Will Online Grocery Sales Cripple Kroger and Safeway?

Could there be a shift from brick-and-mortar shopping to e-commerce in the grocery industry as occurred in consumer electronics and department stores? If so, large grocery retailers like Kroger Co. (NYSE: KR) and Safeway, a subsidiary of privately owned Albertsons, are in deep trouble. New research shows that 20% of all grocery sales will be handled online by 2025. That figure equates to $100 billion. Inc. (NASDAQ: AMZN) has so badly fractured traditional retail that several of the companies are on the ropes financially.
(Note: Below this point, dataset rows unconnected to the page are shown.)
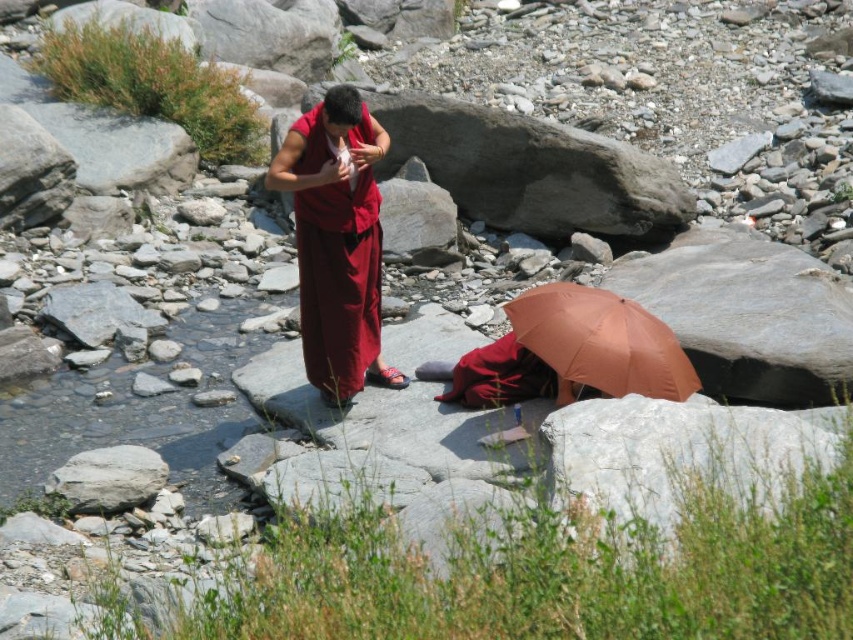
You are a photographer trying to capture the maroon silk robe at center and the orange matte umbrella at lower center in a single frame. Based on their sizes, which object will appear smaller in the photo?

The maroon silk robe at center will appear smaller in the photo because its width is less than the orange matte umbrella at lower center.

You are a photographer trying to capture the maroon silk robe at center and the white smooth rock at lower left in the same frame. Since the robe is covering part of the rock, will you need to adjust your camera angle to see the entire rock?

The maroon silk robe at center is positioned over white smooth rock at lower left, so part of the rock is covered. To see the entire white smooth rock at lower left, you need to adjust your camera angle to capture the area not covered by the robe.

You are a hiker who has just arrived at this rocky area. You see an orange matte umbrella at lower center and a white smooth rock at lower left. Which object is located to the right of the other?

The orange matte umbrella at lower center is positioned on the right side of white smooth rock at lower left.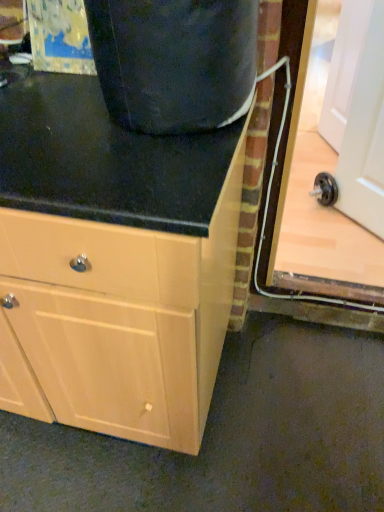
Find the location of a particular element. free space above light wood cabinet at center (from a real-world perspective) is located at coordinates coord(74,130).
At the top of this list are retailers like Sears Holdings Corp. (NASDAQ: SHLD) and Macy’s Inc. (NYSE: M). Each has closed scores of stores and has posted several quarters of same-store sales attrition.

FMI and Nielsen released a report titled “Grocery Is the Next Big Retail Sector Re-Shaped by Digital.”
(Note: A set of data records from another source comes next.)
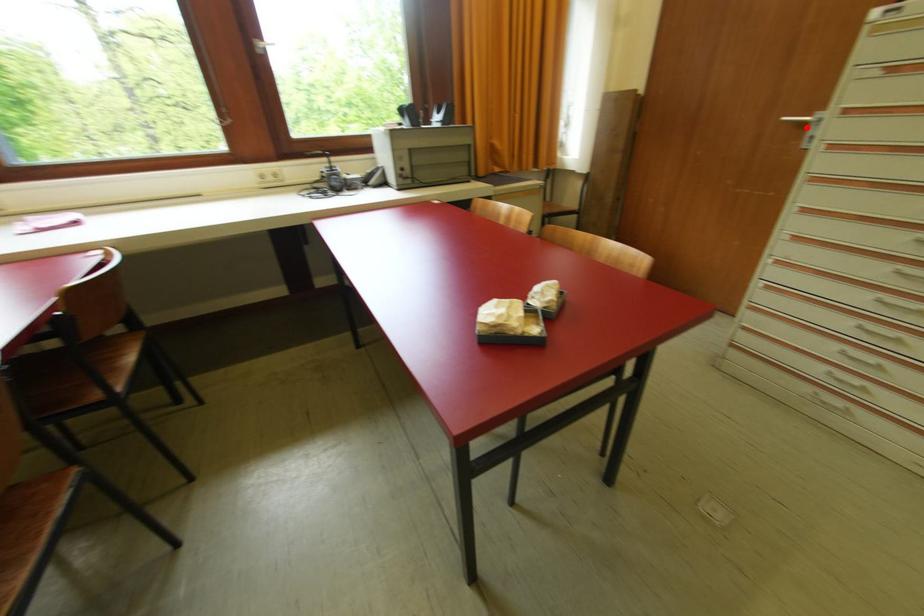
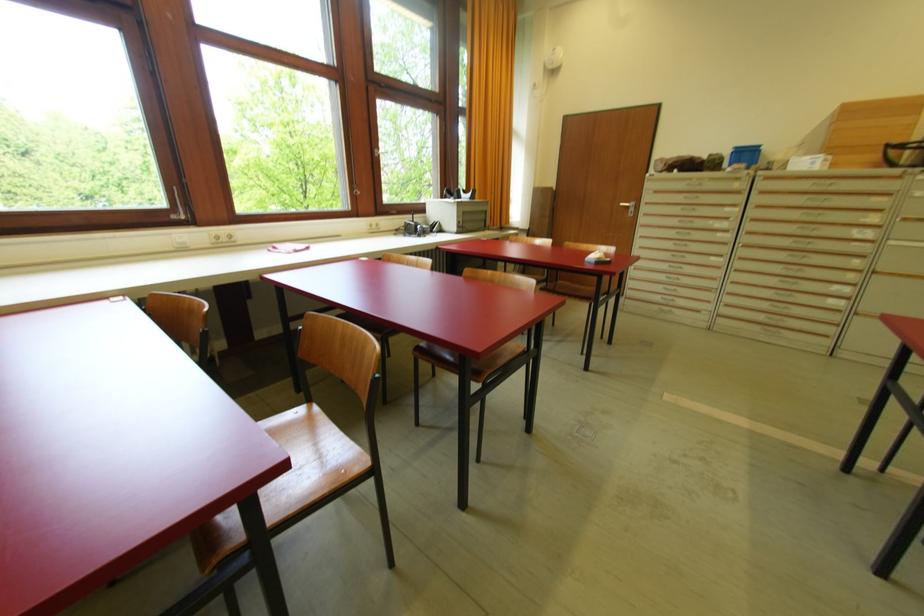
Where in the second image is the point corresponding to the highlighted location from the first image?

(629, 209)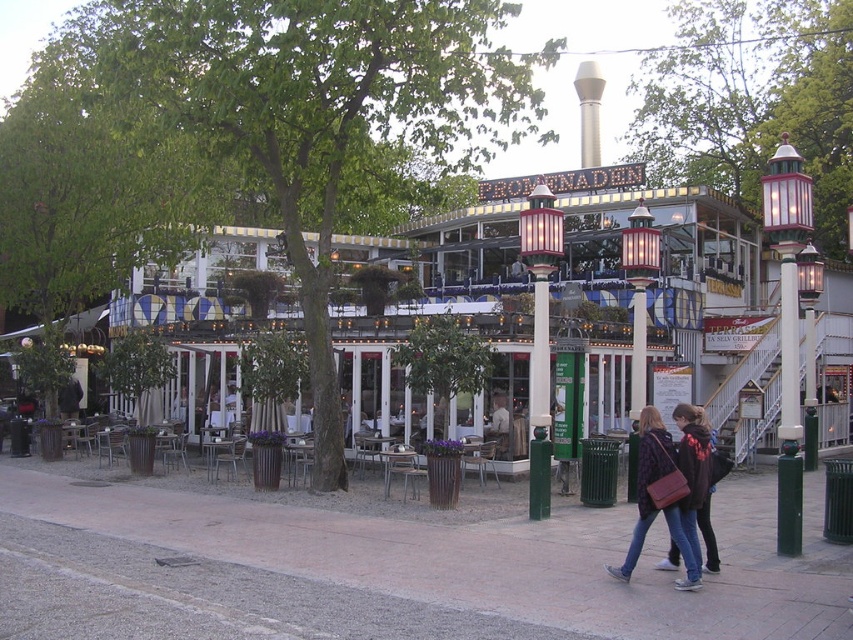
You are a delivery person approaching the Bockshornen restaurant. You need to park your bike near the green painted metal lamp post at right but want to avoid blocking the paved brick sidewalk at center. Based on their positions, where should you place your bike?

Place your bike to the right of the green painted metal lamp post at right since the paved brick sidewalk at center is to the left of the lamp post, so placing it to the right won delivery person avoid blocking the sidewalk.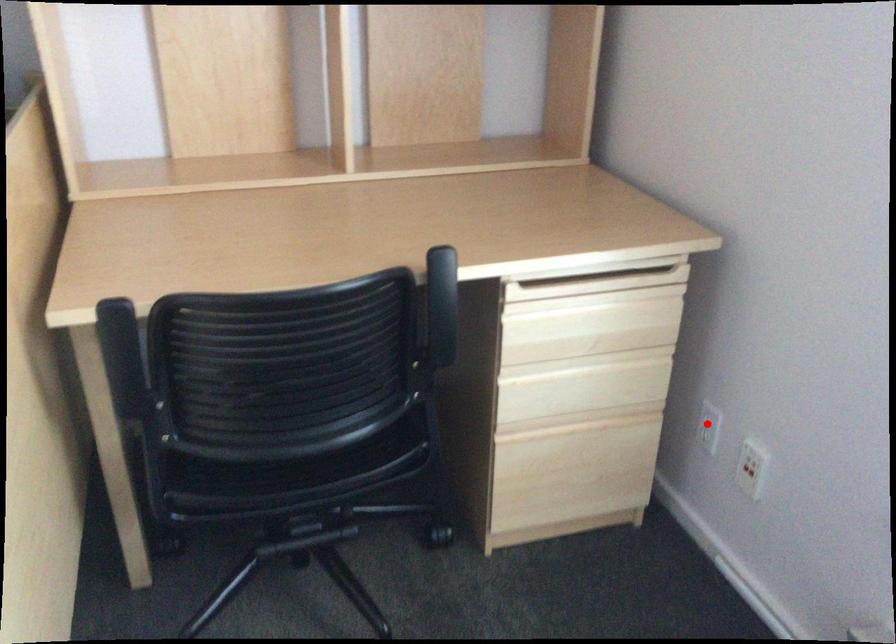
The most vulnerable companies are large grocery chains. Wal-Mart Stores Inc. (NYSE: WMT) is near the top of this list, although it is not a pure play in the industry. Over half of the revenue Wal-Mart generates in the United States is from grocery goods. As Amazon has battered it in traditional department store markets, its grocery business is about to come under siege.

The two other grocery chains with the largest exposure are Kroger and Safeway. The former had sales of $103 billion in 2015, according to the National Retail Federation. The company has 2,796 stores in 35 states, according to its public filing. Safeway, the second largest grocery chain, claims it has 1,300 locations:

There are now over 1,300 Safeway stores across the US. These include 266 Safeway stores in Northern California and Hawaii, 273 Vons stores in Southern California and Nevada, 107 Randalls and Tom Thumb stores in Texas, as well as 28 Carrs stores in Alaska.

Safeway’s revenue was $67 billion in 2015.

The grocery business is about to get ugly.